## Start Task inputs

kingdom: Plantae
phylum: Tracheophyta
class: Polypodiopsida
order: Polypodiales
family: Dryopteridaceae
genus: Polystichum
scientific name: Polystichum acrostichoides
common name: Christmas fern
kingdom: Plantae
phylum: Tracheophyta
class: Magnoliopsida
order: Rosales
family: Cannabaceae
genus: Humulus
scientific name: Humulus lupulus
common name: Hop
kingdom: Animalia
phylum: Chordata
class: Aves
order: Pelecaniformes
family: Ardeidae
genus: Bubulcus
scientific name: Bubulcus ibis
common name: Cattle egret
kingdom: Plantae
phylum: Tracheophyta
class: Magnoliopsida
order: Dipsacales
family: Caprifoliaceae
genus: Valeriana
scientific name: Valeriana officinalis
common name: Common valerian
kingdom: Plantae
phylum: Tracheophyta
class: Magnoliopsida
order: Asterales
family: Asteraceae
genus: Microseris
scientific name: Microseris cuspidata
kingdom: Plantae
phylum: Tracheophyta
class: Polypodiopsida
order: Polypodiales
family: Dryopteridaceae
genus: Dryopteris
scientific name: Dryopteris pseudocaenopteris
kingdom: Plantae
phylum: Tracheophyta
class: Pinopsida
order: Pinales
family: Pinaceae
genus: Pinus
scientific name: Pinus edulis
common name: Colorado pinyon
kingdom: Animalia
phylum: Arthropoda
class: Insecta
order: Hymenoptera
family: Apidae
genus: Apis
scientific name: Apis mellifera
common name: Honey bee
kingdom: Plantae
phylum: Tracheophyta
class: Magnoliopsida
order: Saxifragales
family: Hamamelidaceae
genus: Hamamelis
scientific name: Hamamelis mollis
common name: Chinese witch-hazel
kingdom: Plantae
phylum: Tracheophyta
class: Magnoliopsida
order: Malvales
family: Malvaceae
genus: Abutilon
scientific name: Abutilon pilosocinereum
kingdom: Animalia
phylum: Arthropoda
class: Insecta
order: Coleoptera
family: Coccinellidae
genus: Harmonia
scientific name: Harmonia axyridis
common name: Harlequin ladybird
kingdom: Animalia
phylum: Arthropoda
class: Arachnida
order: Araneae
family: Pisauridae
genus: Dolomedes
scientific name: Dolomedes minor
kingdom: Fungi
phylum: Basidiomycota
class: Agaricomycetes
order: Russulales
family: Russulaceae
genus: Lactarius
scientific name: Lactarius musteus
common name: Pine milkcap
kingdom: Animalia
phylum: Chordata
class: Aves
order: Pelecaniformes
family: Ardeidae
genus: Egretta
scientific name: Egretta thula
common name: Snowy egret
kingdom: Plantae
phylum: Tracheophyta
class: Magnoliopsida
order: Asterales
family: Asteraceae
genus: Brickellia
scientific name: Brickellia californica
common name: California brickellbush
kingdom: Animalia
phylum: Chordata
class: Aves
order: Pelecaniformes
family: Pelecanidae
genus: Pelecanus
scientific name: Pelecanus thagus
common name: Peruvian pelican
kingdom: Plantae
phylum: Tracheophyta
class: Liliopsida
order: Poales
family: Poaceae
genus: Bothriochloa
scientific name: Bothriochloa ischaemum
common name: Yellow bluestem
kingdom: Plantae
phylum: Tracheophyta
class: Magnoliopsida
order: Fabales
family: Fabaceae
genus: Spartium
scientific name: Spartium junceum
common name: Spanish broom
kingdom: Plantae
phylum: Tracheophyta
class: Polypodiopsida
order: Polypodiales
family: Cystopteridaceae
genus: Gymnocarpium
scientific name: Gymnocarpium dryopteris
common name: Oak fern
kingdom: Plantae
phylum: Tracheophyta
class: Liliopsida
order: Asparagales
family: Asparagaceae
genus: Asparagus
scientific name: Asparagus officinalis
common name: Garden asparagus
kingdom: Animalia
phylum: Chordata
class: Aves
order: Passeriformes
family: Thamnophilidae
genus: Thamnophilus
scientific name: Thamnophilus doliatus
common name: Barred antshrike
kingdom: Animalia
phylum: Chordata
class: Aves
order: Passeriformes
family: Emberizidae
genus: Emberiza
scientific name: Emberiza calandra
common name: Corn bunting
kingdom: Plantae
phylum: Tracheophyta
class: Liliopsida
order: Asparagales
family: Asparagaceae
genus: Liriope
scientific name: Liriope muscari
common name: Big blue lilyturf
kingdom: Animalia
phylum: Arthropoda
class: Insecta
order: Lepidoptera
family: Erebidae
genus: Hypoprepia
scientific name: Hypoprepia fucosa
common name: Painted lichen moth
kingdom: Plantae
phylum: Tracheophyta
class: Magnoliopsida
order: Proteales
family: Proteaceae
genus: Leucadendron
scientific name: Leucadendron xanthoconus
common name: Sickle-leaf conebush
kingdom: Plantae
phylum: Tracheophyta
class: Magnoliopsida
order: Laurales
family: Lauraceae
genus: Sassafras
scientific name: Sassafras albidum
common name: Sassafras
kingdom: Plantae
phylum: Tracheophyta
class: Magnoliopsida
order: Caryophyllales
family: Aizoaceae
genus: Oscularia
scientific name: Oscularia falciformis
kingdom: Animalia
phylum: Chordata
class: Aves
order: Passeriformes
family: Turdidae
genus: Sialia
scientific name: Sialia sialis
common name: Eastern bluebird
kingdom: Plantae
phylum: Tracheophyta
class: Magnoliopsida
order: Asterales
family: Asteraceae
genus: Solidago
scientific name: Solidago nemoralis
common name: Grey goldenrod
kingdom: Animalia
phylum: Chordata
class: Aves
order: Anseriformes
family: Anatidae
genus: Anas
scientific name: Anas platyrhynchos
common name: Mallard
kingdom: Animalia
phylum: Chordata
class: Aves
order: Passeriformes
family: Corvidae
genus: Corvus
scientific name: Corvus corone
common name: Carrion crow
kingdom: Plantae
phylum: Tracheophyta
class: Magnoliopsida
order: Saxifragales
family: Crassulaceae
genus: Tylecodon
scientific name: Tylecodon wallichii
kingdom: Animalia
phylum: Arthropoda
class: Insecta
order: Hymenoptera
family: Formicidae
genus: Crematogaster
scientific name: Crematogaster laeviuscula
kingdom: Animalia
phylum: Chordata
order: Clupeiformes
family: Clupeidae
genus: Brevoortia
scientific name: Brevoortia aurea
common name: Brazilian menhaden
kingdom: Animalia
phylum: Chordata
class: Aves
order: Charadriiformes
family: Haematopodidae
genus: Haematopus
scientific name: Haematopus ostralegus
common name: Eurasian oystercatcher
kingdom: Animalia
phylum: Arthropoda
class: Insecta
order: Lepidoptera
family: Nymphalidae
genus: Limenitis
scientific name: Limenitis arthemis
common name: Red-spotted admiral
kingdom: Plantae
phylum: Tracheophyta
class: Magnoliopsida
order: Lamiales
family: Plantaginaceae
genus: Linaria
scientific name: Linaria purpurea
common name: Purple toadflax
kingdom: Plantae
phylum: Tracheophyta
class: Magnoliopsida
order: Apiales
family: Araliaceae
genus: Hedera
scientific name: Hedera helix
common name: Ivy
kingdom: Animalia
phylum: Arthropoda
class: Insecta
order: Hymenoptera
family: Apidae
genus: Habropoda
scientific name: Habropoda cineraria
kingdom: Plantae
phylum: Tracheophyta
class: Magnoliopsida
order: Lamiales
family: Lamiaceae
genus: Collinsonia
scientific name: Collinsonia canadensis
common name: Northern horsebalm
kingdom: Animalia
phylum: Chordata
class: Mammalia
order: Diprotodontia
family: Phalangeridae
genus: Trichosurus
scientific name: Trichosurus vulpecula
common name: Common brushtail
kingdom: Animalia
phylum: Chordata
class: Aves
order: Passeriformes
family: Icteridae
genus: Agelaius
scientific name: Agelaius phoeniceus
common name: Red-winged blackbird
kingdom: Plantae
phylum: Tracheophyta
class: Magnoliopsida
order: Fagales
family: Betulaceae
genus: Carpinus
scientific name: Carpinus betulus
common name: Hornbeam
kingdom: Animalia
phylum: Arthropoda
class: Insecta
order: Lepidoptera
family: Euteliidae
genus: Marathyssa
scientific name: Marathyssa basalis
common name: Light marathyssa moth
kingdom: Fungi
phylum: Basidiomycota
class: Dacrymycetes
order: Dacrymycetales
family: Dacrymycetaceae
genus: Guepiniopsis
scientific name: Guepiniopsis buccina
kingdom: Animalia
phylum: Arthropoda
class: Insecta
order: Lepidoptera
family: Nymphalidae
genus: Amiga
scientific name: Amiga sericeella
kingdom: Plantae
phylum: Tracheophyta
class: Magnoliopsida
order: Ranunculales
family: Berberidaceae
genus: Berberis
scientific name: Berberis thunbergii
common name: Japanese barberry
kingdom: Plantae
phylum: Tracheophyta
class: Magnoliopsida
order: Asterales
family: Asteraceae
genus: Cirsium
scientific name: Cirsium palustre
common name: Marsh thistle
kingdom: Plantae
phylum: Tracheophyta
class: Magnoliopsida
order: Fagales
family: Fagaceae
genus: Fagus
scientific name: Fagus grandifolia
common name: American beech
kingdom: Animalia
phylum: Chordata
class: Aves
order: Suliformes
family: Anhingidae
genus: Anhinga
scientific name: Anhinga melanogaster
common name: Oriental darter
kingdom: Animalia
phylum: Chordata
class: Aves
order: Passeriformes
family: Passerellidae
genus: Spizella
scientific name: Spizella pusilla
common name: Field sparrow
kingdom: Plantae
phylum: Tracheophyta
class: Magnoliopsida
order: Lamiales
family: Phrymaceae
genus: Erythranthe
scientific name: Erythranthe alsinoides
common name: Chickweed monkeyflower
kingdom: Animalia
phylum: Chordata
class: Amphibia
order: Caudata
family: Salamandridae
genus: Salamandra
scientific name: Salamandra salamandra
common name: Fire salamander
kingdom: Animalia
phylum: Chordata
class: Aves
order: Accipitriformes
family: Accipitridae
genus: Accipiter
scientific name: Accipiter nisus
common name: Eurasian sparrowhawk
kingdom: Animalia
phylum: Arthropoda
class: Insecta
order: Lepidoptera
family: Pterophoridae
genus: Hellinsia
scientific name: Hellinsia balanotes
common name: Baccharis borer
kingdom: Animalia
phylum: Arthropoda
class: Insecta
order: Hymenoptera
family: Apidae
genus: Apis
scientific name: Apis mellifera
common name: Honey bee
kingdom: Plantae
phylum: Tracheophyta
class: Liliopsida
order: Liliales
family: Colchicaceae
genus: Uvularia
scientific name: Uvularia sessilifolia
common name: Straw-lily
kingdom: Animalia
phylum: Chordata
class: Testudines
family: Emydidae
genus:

## End Task inputs

Written instruction: Quote the items word for word, starting at the line that contains "genus: Hellinsia" and continuing through the final line of the items.

Task output:
genus: Hellinsia
scientific name: Hellinsia balanotes
common name: Baccharis borer
kingdom: Animalia
phylum: Arthropoda
class: Insecta
order: Hymenoptera
family: Apidae
genus: Apis
scientific name: Apis mellifera
common name: Honey bee
kingdom: Plantae
phylum: Tracheophyta
class: Liliopsida
order: Liliales
family: Colchicaceae
genus: Uvularia
scientific name: Uvularia sessilifolia
common name: Straw-lily
kingdom: Animalia
phylum: Chordata
class: Testudines
family: Emydidae
genus:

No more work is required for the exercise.